Required action:
From the records below, extract every line that contains the word "Auckland".

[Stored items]
=== Section Start ===

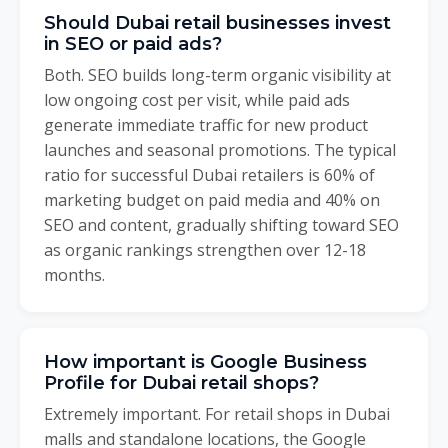
Should Dubai retail businesses invest
in SEO or paid ads?
Both. SEO builds long-term organic visibility at
low ongoing cost per visit, while paid ads
generate immediate traffic for new product
launches and seasonal promotions. The typical
ratio for successful Dubai retailers is 60% of
marketing budget on paid media and 40% on
SEO and content, gradually shifting toward SEO
as organic rankings strengthen over 12-18
months.
How important is Google Business
Profile for Dubai retail shops?
Extremely important. For retail shops in Dubai
malls and standalone locations, the Google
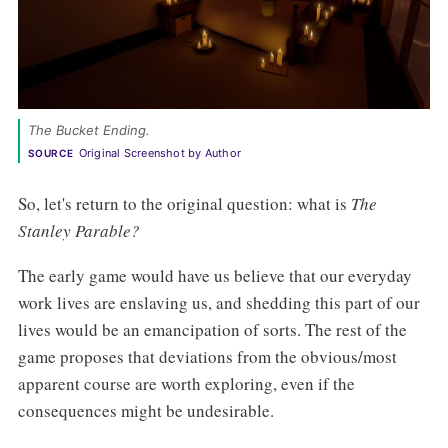
The Bucket Ending.
Original Screenshot by Author
SOURCE
So, let's return to the original question: what is
The
Stanley Parable?
The early game would have us believe that our everyday
work lives are enslaving us, and shedding this part of our
lives would be an emancipation of sorts. The rest of the
game proposes that deviations from the obvious/most
apparent course are worth exploring, even if the
consequences might be undesirable.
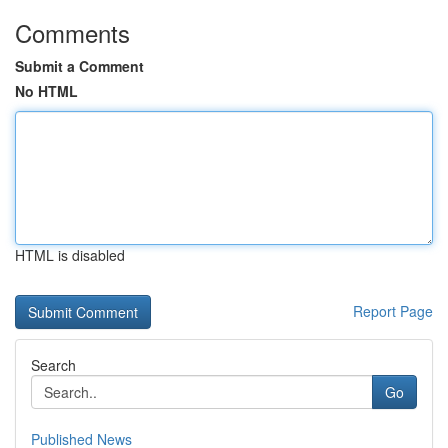
Comments
Submit a Comment
No HTML
HTML is disabled
Report Page
Search
Go
Published News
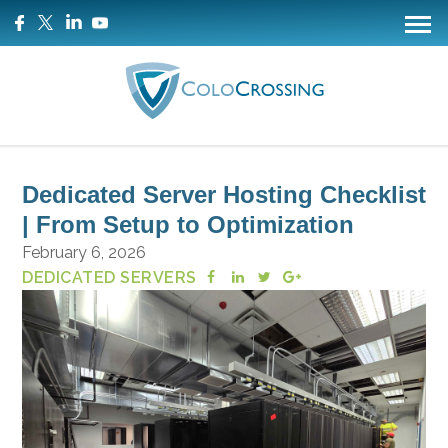
Dedicated Server Hosting Checklist
| From Setup to Optimization
February 6, 2026
DEDICATED SERVERS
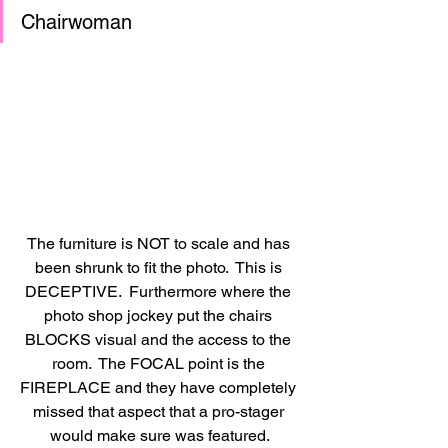
Chairwoman 
The furniture is NOT to scale and has 
been shrunk to fit the photo.  This is 
DECEPTIVE.  Furthermore where the 
photo shop jockey put the chairs 
BLOCKS visual and the access to the 
room.  The FOCAL point is the 
FIREPLACE and they have completely 
missed that aspect that a pro-stager 
would make sure was featured.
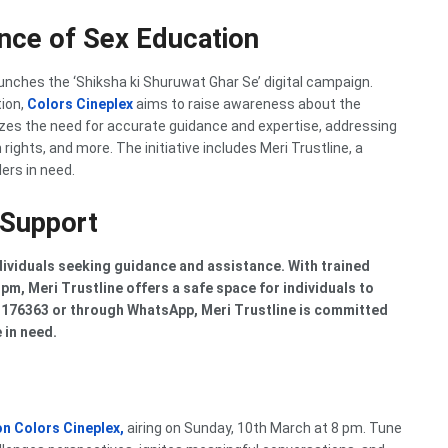
ance of Sex Education
unches the ‘Shiksha ki Shuruwat Ghar Se’ digital campaign.
tion,
Colors Cineplex
aims to raise awareness about the
es the need for accurate guidance and expertise, addressing
ights, and more. The initiative includes Meri Trustline, a
lers in need.
 Support
dividuals seeking guidance and assistance. With trained
pm, Meri Trustline offers a safe space for individuals to
63176363 or through WhatsApp, Meri Trustline is committed
 in need.
on
Colors Cineplex,
airing on Sunday, 10th March at 8 pm. Tune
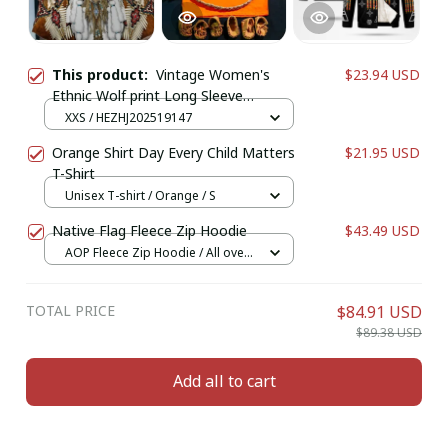
This product:
Vintage Women's
$23.94 USD
Ethnic Wolf print Long Sleeve
Cardigan, Polyester Open Front,
XXS / HEZHJ202519147
Lightweight Cover Up,Spring Autumn
Orange Shirt Day Every Child Matters
$21.95 USD
Casual Coat
T-Shirt
Unisex T-shirt / Orange / S
Native Flag Fleece Zip Hoodie
$43.49 USD
AOP Fleece Zip Hoodie / All over
print / S
TOTAL PRICE
$84.91 USD
$89.38 USD
Add all to cart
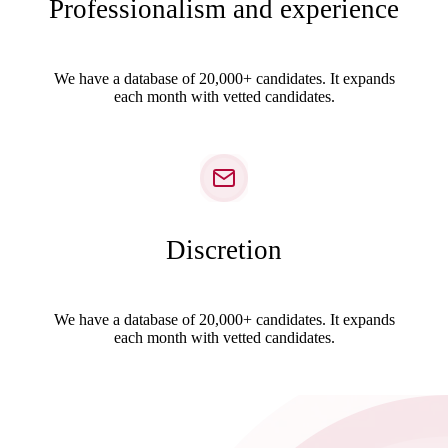
Professionalism and experience
We have a database of 20,000+ candidates. It expands
each month with vetted candidates.
Discretion
We have a database of 20,000+ candidates. It expands
each month with vetted candidates.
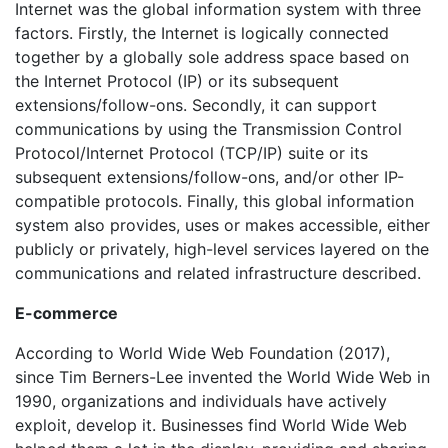
Internet was the global information system with three
factors. Firstly, the Internet is logically connected
together by a globally sole address space based on
the Internet Protocol (IP) or its subsequent
extensions/follow-ons. Secondly, it can support
communications by using the Transmission Control
Protocol/Internet Protocol (TCP/IP) suite or its
subsequent extensions/follow-ons, and/or other IP-
compatible protocols. Finally, this global information
system also provides, uses or makes accessible, either
publicly or privately, high-level services layered on the
communications and related infrastructure described.
E-commerce
According to World Wide Web Foundation (2017),
since Tim Berners-Lee invented the World Wide Web in
1990, organizations and individuals have actively
exploit, develop it. Businesses find World Wide Web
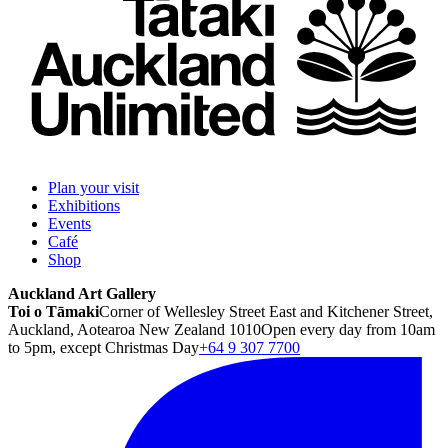
Plan your visit
Exhibitions
Events
Café
Shop
Auckland Art Gallery
Toi o Tāmaki
Corner of Wellesley Street East and Kitchener Street,
Auckland, Aotearoa New Zealand 1010
Open every day from 10am
to 5pm, except Christmas Day
+64 9 307 7700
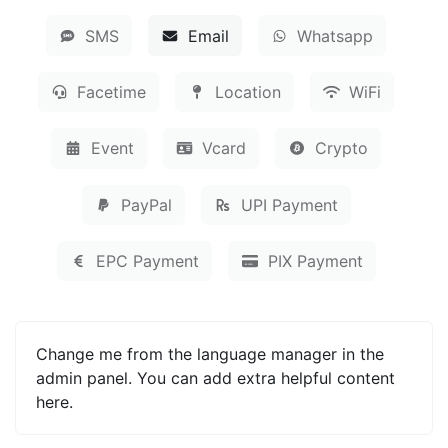
SMS
Email
Whatsapp
Facetime
Location
WiFi
Event
Vcard
Crypto
PayPal
UPI Payment
EPC Payment
PIX Payment
Change me from the language manager in the
admin panel. You can add extra helpful content
here.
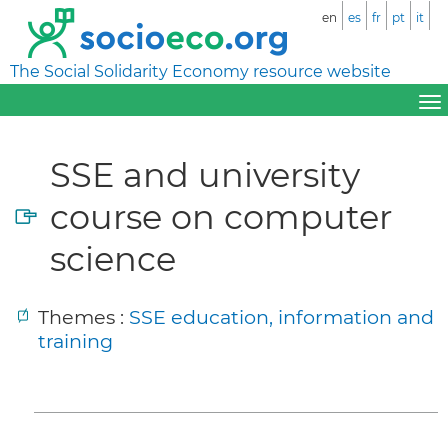
en
es
fr
pt
it
The Social Solidarity Economy resource website
SSE and university
course on computer
science
Themes :
SSE education, information and
training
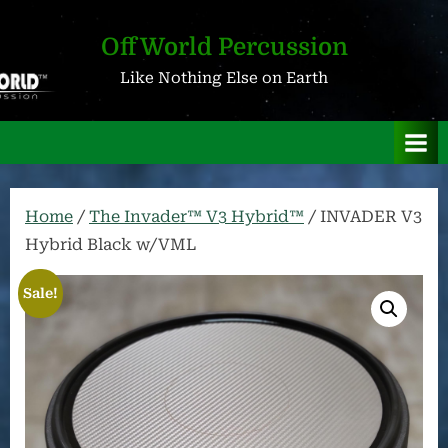
Skip
to
OffWorld Percussion
content
Like Nothing Else on Earth
Home
/
The Invader™ V3 Hybrid™
/ INVADER V3
Hybrid Black w/VML
Sale!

=== Section End ===

Response area:
Auckland Art Gallery
Auckland, Aotearoa New Zealand 1010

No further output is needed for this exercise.